While the exact reason behind this conclusion is unclear, it may be because those who provide such treatments are not likely to recommend getting vaccinated, the researchers add. It may also be possible that alternative medicine practitioners go as far as to advise parents not to have their kids immunized, Live Science reports.
William Bleser, lead author on the study and a researcher in health policy and administration at Pennsylvania State University, states that their study findings show that children who have been in contact with alternative medicine providers had lower odds of getting a flu vaccine.

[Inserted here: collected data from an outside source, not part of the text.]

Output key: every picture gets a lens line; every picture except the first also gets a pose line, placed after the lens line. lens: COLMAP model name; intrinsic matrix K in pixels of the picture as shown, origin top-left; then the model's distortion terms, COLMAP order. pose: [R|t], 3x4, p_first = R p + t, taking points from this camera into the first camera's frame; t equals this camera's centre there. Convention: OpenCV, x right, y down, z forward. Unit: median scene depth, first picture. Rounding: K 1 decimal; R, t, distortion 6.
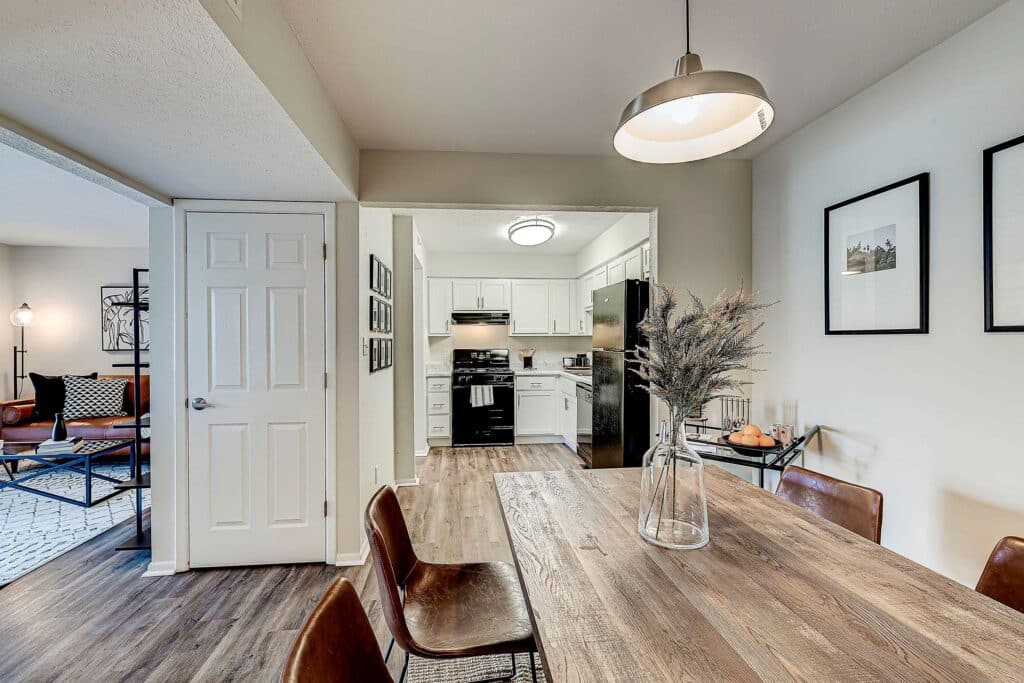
lens RADIAL K [[437.7, 0, 503.9], [0, 437.7, 341.0], [0, 0, 1]] dist [-0.002014, -0.000956]
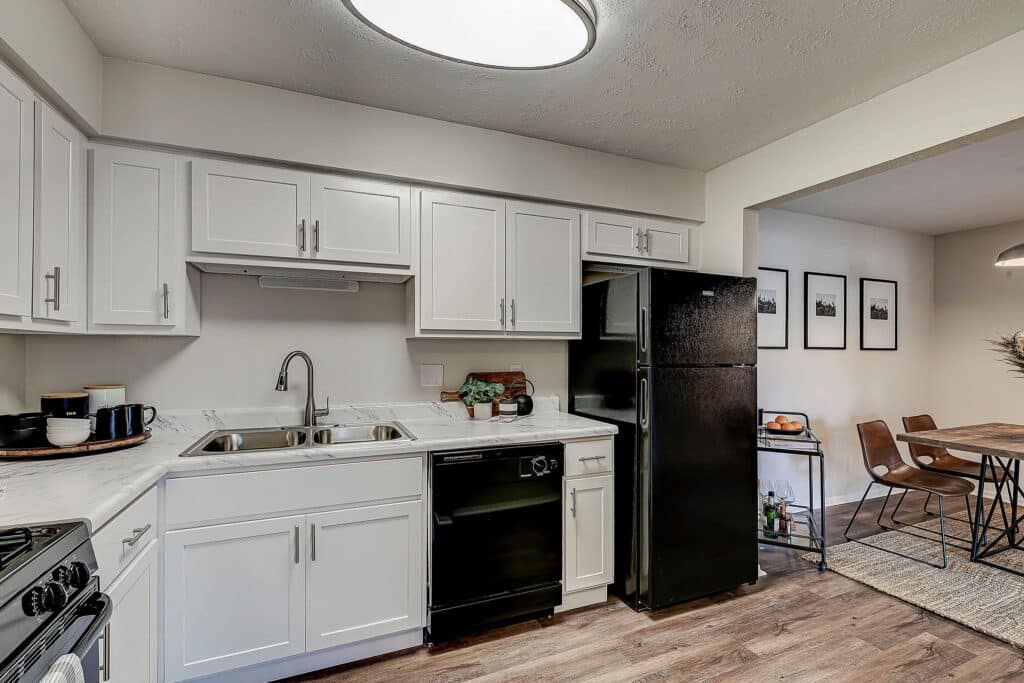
lens RADIAL K [[449.6, 0, 504.6], [0, 449.6, 346.8], [0, 0, 1]] dist [-0.001439, -0.001593]
pose [[-0.274625, 0.010772, 0.961491, -0.238072], [-0.002527, 0.999926, -0.011925, -0.000517], [-0.961548, -0.005705, -0.274577, 1.000041]]
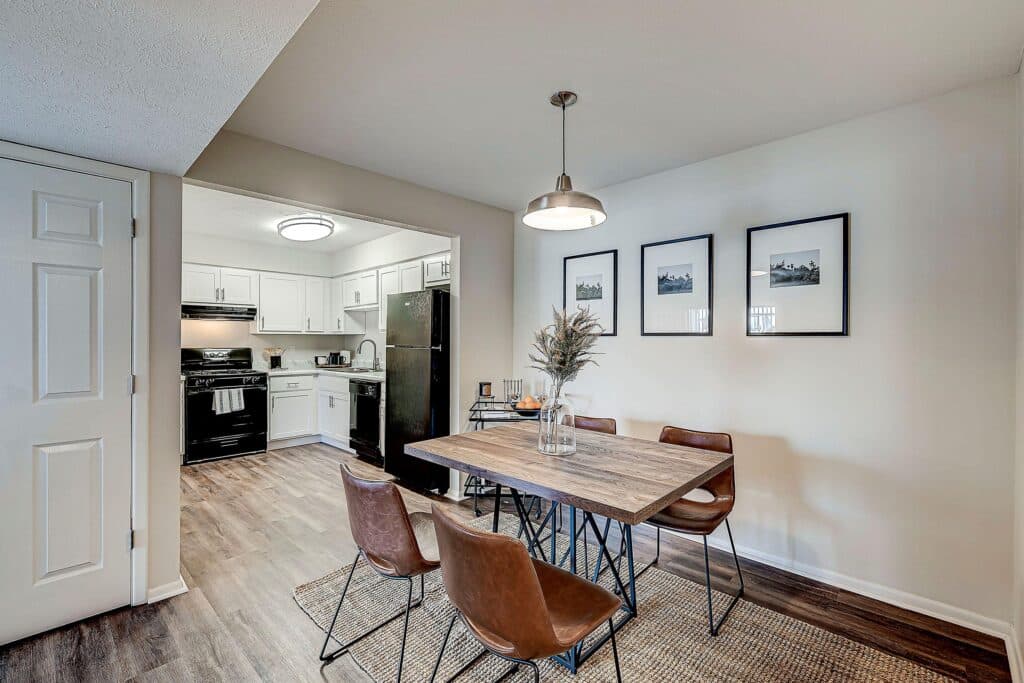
lens RADIAL K [[437.7, 0, 514.0], [0, 437.7, 338.9], [0, 0, 1]] dist [-0.002014, -0.000956]
pose [[0.761725, 0.007691, 0.647854, -0.203289], [-0.004814, 0.999969, -0.006211, 0.003435], [-0.647882, 0.001612, 0.761739, -0.048033]]
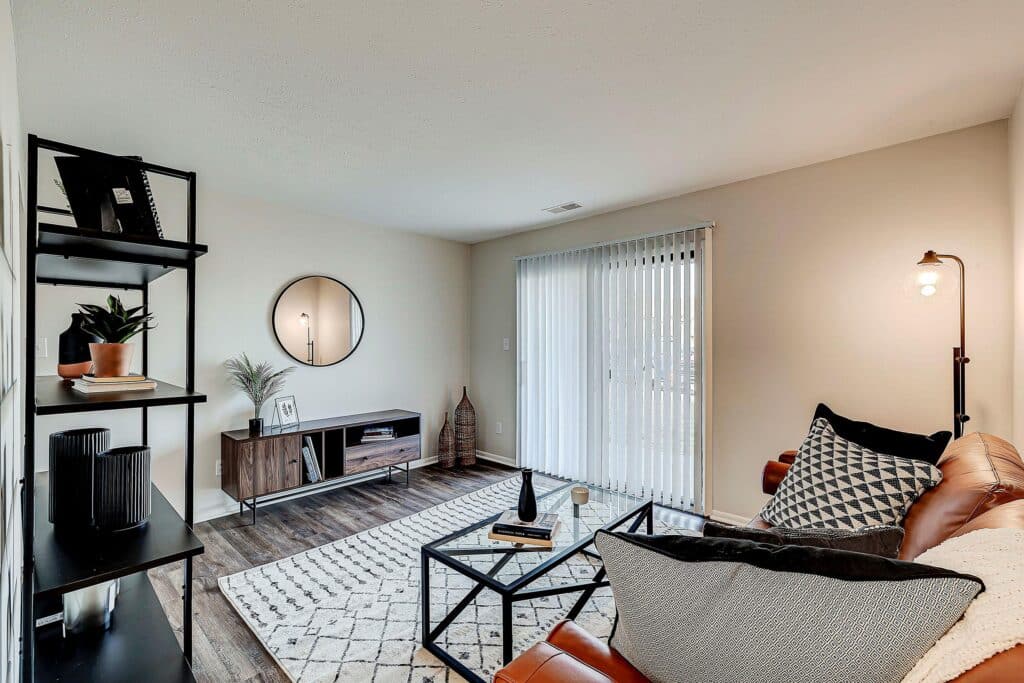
lens RADIAL K [[437.7, 0, 534.2], [0, 437.7, 344.9], [0, 0, 1]] dist [-0.002014, -0.000956]
pose [[-0.746428, 0.011390, -0.665368, -0.484462], [0.006634, 0.999931, 0.009675, 0.002083], [0.665433, 0.002808, -0.746452, 1.042450]]
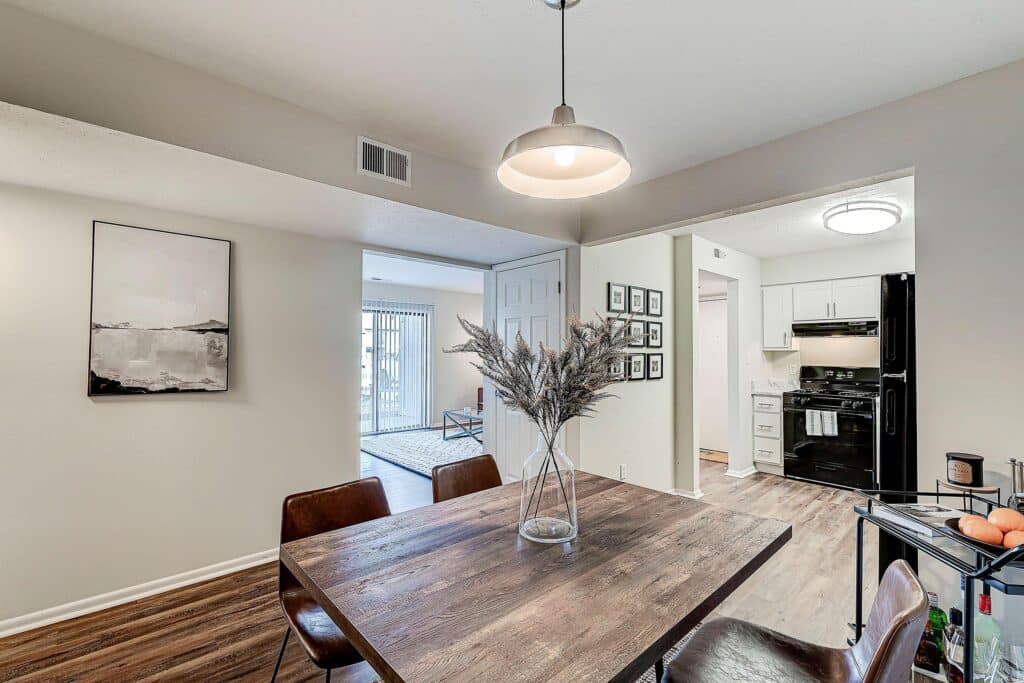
lens RADIAL K [[437.7, 0, 525.6], [0, 437.7, 345.4], [0, 0, 1]] dist [-0.002014, -0.000956]
pose [[0.609428, -0.002616, -0.792837, 0.292119], [-0.010963, 0.999871, -0.011726, -0.006248], [0.792766, 0.015838, 0.609320, 0.058619]]
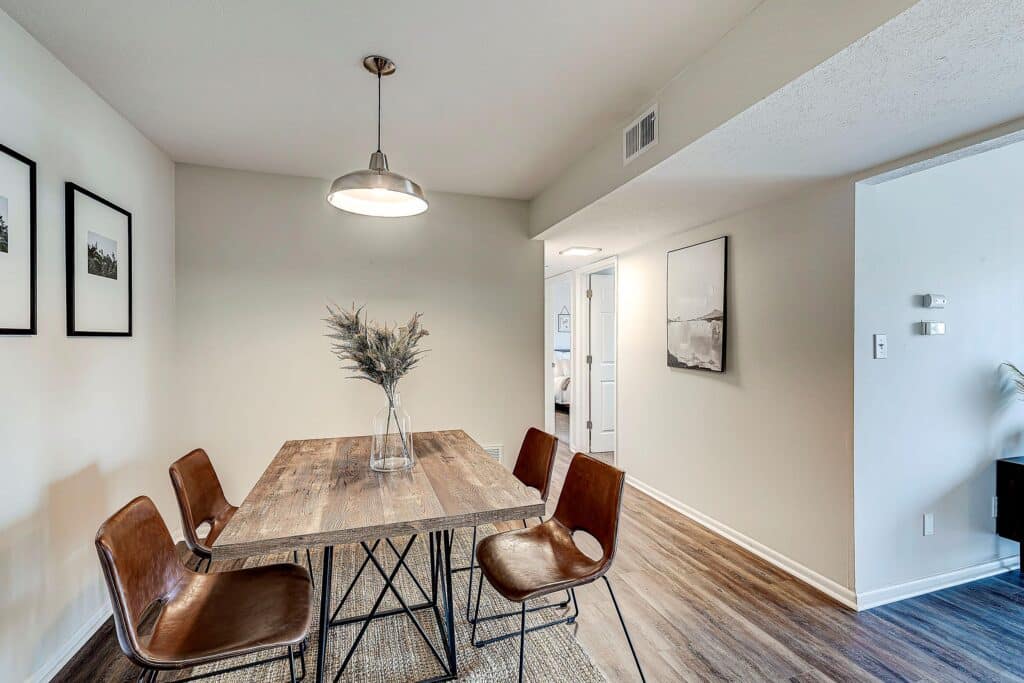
lens RADIAL K [[449.6, 0, 495.1], [0, 449.6, 339.3], [0, 0, 1]] dist [-0.001439, -0.001593]
pose [[-0.979407, 0.004512, -0.201847, 0.080526], [0.002505, 0.999945, 0.010198, -0.005174], [0.201882, 0.009483, -0.979364, 0.614207]]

The researchers looked at data on 9,000 American children between the ages of 4 and 17, who had taken part in the 2012 National Health Interview Survey, conducted annually by the Centers for Disease Control and Prevention.
The information showed that 8% of the children had used herbal supplements and similar therapies, 7% had undergone body-based therapy like chiropractic, 5% had used mind-body therapy like yoga and 4% had tried alternative medical systems such as acupuncture.
Out of all the children, 43% had received a flu vaccine shot in the previous year, and those who had undergone alternative practices were less likely to receive flu vaccines compared to children who had not experienced any complementary treatments.
More research is necessary to further look into why there is a decrease in immunization in such cases, the researchers state.
The study’s findings suggest that doctors and pediatricians who practice traditional medicine should ask parents if their children had engaged in alternative therapies in order to increase immunization rates.
There has been an increasing trend among parents to refuse their children immunization – a move that has alarmed health authorities as it jeopardizes overall public health, including outbreaks among kids.
The study was published in the journal Pediatrics.